[Records contained in a dataset]
__________

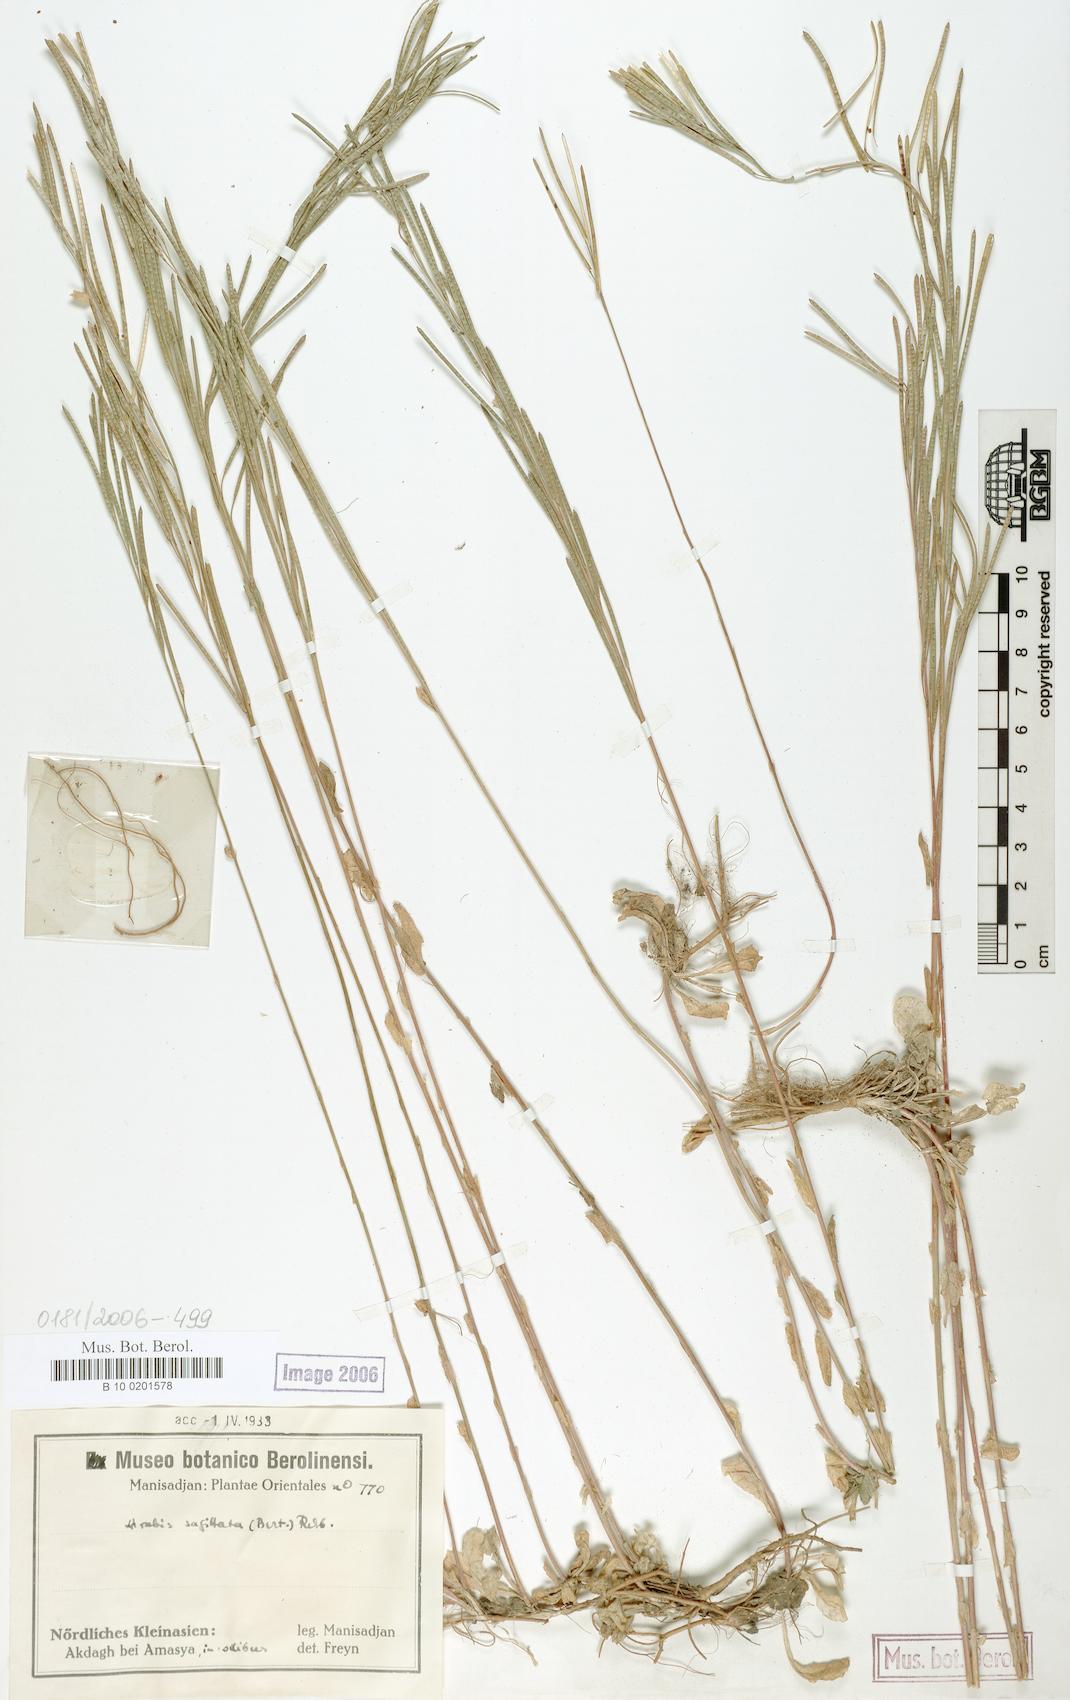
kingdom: Plantae
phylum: Tracheophyta
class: Magnoliopsida
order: Brassicales
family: Brassicaceae
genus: Arabis
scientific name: Arabis sagittata
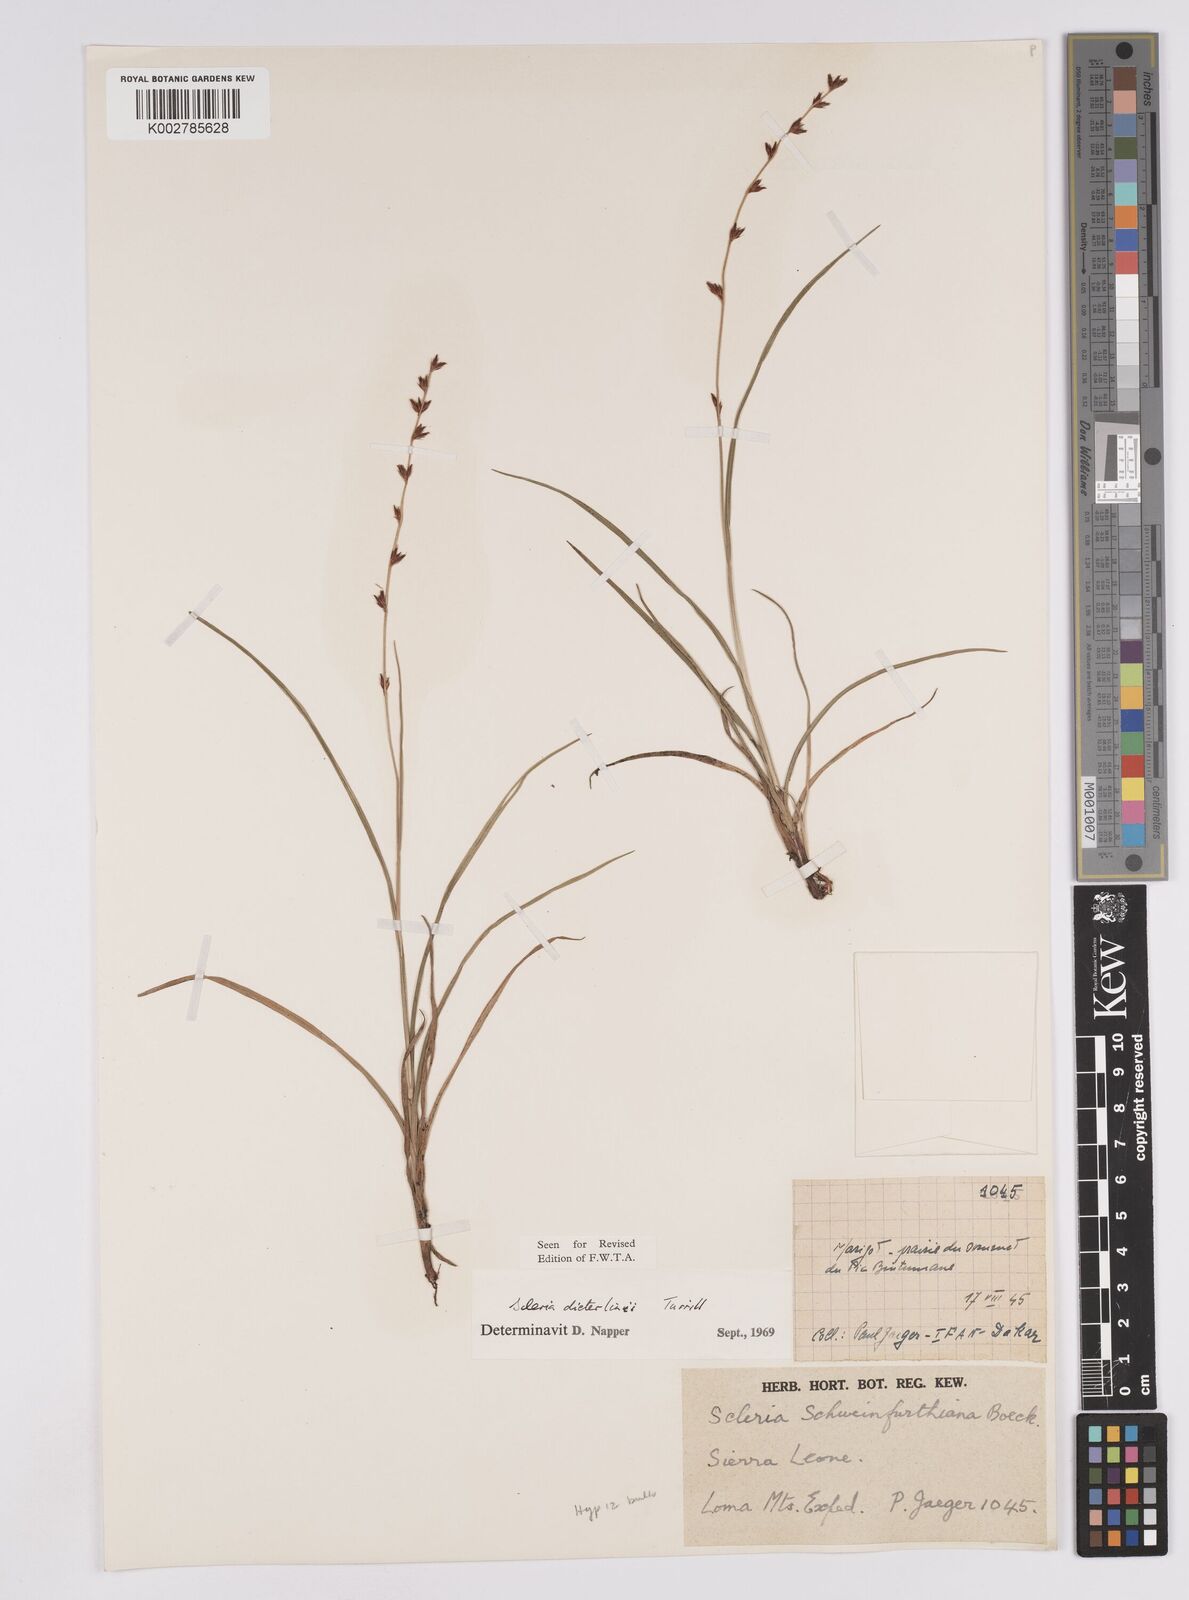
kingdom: Plantae
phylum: Tracheophyta
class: Liliopsida
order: Poales
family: Cyperaceae
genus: Scleria
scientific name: Scleria flexuosa
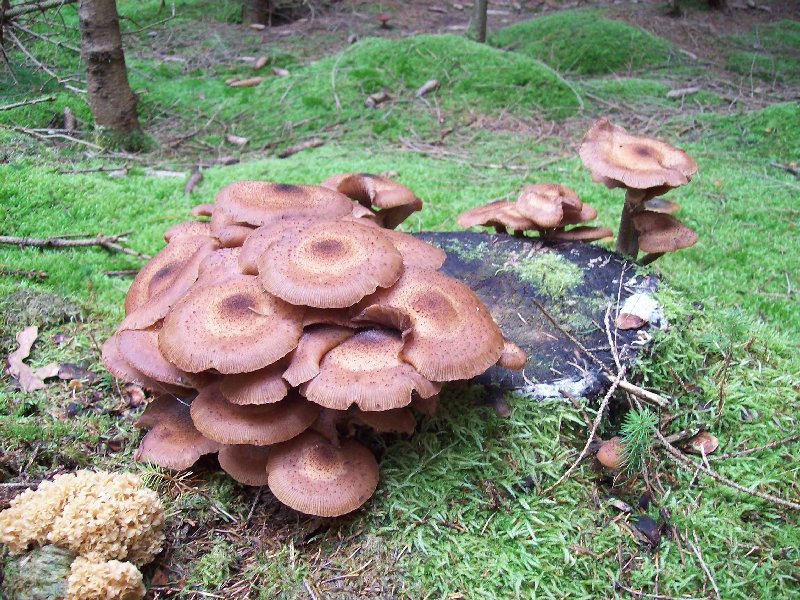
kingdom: Fungi
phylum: Basidiomycota
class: Agaricomycetes
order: Agaricales
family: Physalacriaceae
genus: Armillaria
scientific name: Armillaria ostoyae
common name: mørk honningsvamp
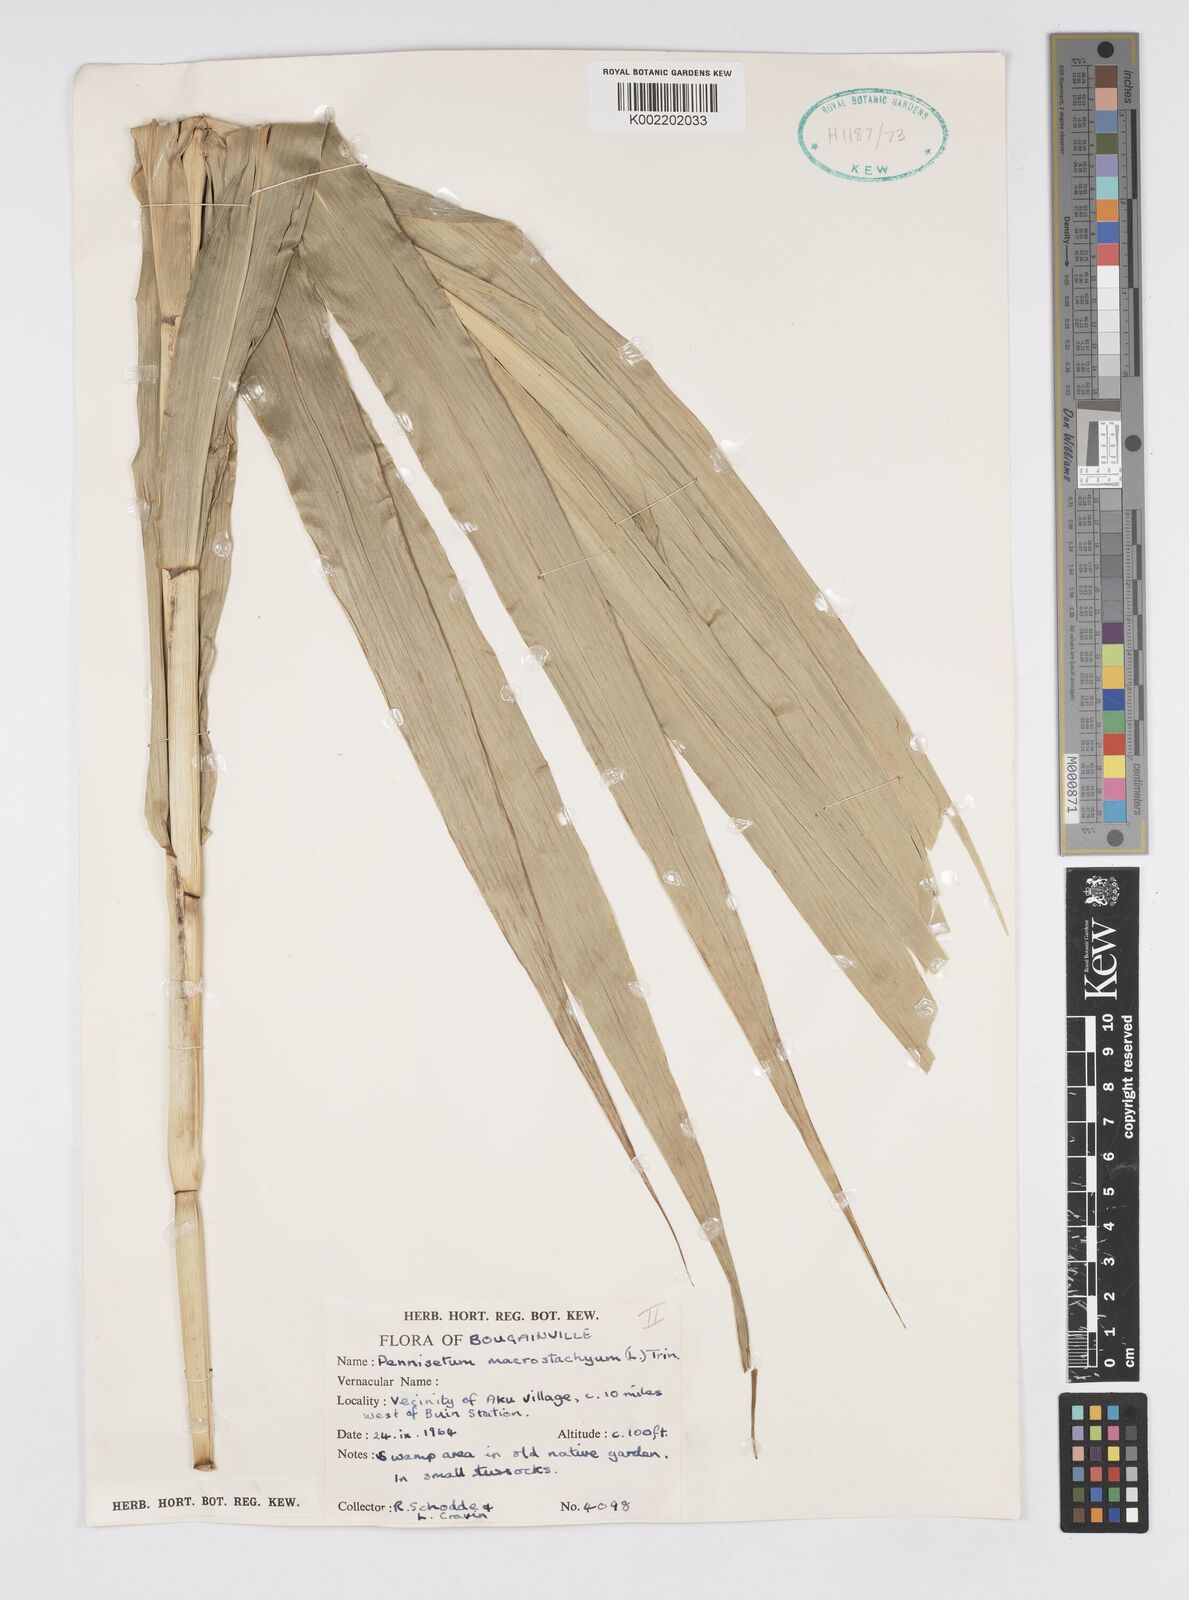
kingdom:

__________

▸ Stated goal
Please rewrite the entire listing above, swapping every "scientific name" for "species" and keeping everything else the same. Leave the pictures out of your answer.

▸ Response below
kingdom: Plantae
phylum: Tracheophyta
class: Magnoliopsida
order: Brassicales
family: Brassicaceae
genus: Arabis
species: Arabis sagittata
kingdom: Plantae
phylum: Tracheophyta
class: Liliopsida
order: Poales
family: Cyperaceae
genus: Scleria
species: Scleria flexuosa
kingdom: Fungi
phylum: Basidiomycota
class: Agaricomycetes
order: Agaricales
family: Physalacriaceae
genus: Armillaria
species: Armillaria ostoyae
common name: mørk honningsvamp
kingdom:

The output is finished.